De tão potente, essa pergunta tornou-se a mola-mestre para a construção da narrativa de um documentário sobre o Equipe, que celebra seus 50 anos e deve ser lançado em 2020. A questão também gerou uma série de discussões sobre a utilização dos espaços da cidade. “Mudamos muitas vezes de sede e isso não é comum em uma escola. Geralmente as escolas ficam em um só lugar, até para que elas consigam formar seu público e criar raízes com a comunidade”, aponta a documentarista e uma das idealizadoras do filme, Moira Toledo, ex-aluna e membra da comissão que organiza as comemorações do aniversário da instituição. “Essa obra é sobre processos criativos e coletivos, tem alguns elementos de ficção e um narrador onipresente.”
O trabalho de campo citado acima não era obrigatório, mas ainda assim foi um sucesso de público. Dois ônibus ficaram cheios de alunos e ex-alunos que queriam investigar a história da escola – e também da cidade. “Uma das antigas sedes do Equipe, na rua Caio Prado, é muito próxima ao Parque Augusta, o que gerou um debate sobre a ocupação dos espaços públicos”, conta Moira.

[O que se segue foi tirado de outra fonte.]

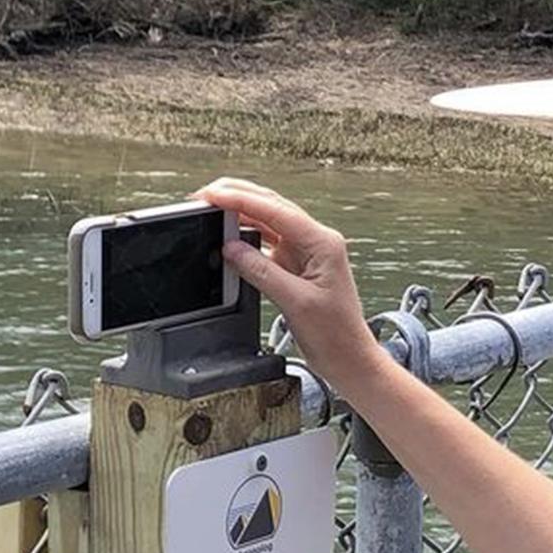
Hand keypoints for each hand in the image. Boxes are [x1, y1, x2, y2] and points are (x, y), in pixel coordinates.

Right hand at [193, 178, 378, 384]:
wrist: (348, 358)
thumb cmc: (334, 332)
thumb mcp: (295, 301)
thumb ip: (261, 271)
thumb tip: (231, 249)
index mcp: (323, 243)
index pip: (277, 211)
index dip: (241, 200)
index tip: (212, 195)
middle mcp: (316, 241)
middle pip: (272, 208)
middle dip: (238, 197)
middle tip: (204, 195)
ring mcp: (306, 252)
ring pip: (268, 223)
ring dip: (239, 215)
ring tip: (210, 210)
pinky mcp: (297, 266)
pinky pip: (267, 244)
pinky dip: (246, 239)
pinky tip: (227, 236)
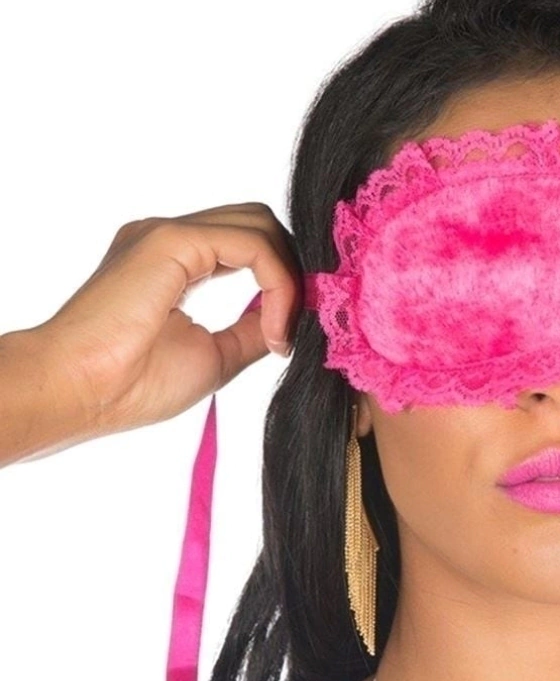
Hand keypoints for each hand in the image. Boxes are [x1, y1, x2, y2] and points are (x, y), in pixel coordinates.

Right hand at [35, 203, 302, 437]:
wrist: (82, 391)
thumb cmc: (133, 384)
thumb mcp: (216, 354)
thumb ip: (252, 329)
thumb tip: (288, 320)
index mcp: (175, 261)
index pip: (249, 244)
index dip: (283, 282)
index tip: (285, 338)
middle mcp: (171, 238)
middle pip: (258, 224)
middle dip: (290, 270)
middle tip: (291, 327)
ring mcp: (170, 234)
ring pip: (260, 225)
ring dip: (288, 278)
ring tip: (281, 333)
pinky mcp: (173, 239)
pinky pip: (252, 243)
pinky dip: (278, 282)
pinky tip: (273, 327)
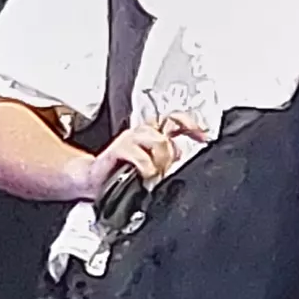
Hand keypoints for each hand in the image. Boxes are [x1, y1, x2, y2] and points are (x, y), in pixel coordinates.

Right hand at [76, 113, 202, 202]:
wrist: (95, 180)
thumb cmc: (122, 173)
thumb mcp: (151, 163)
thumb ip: (168, 156)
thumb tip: (184, 154)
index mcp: (151, 132)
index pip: (174, 119)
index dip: (190, 124)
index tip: (202, 135)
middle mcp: (141, 132)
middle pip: (168, 133)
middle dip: (171, 154)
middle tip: (164, 168)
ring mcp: (129, 138)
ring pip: (158, 141)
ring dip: (160, 161)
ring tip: (154, 172)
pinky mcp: (118, 149)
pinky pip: (141, 156)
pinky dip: (147, 168)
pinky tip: (144, 175)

“Foi um trabalho muito emocionante. Havia muitos professores que foram alunos do Equipe em diferentes épocas, e uma das nossas ideias era que os estudantes soubessem a história do lugar onde eles estudam e vivem. O estudante hoje está muito ligado ao imediatismo, com o agora, e infelizmente na maioria das vezes não conhece o passado da escola”, observa Renata Druck, documentarista e ex-aluna, que também participa da produção do filme.
Também, em comemoração ao aniversário da escola, será lançado neste mês, no dia 29 de outubro, o livro “Equipédia”, de Marcílio Godoi, que conta um pouco da trajetória de 50 anos do Equipe.
Fôlego e resiliência para enfrentar novas mudanças
O Equipe muda, mas algumas coisas permanecem. Enquanto estava produzindo e captando as imagens do filme, Renata Druck ouviu dos atuais alunos do ensino médio o que eles consideravam mais marcante na escola. A resposta foi unânime: os trabalhos de campo. Essas atividades são realizadas fora do espaço escolar e tem como foco a interdisciplinaridade, procurando incentivar a pesquisa e mostrar na prática o valor do que é ensinado numa aula. “Na época em que eu era estudante, o trabalho de campo foi muito marcante pra mim. É interessante saber que os locais onde eles são realizados mudam, mas os atuais alunos continuam reconhecendo a importância deles”, afirma.
Além dos trabalhos de campo, outra marca registrada da escola são os debates. Eles são organizados pelos estudantes, que definem os temas das rodas de conversa e a lista de convidados. Em 2018, por exemplo, a escola deu continuidade a essa prática e os encontros foram feitos a partir de uma pergunta: “Transformação social é possível?”. Esse eixo temático foi definido a partir de consultas aos alunos e foram debatidos temas como violência, exclusão social e política no cotidiano. Os debates fazem parte do currículo escolar para estudantes do ensino médio e também acabam ajudando na preparação para o vestibular. “Mas o currículo da escola não é definido tendo apenas como base a lista de conteúdos da Fuvest”, explica Luís Marcio.
O Equipe tem sua história marcada por mudanças. Mas uma coisa que certamente não se modifica é a busca por uma educação comprometida com a transformação social.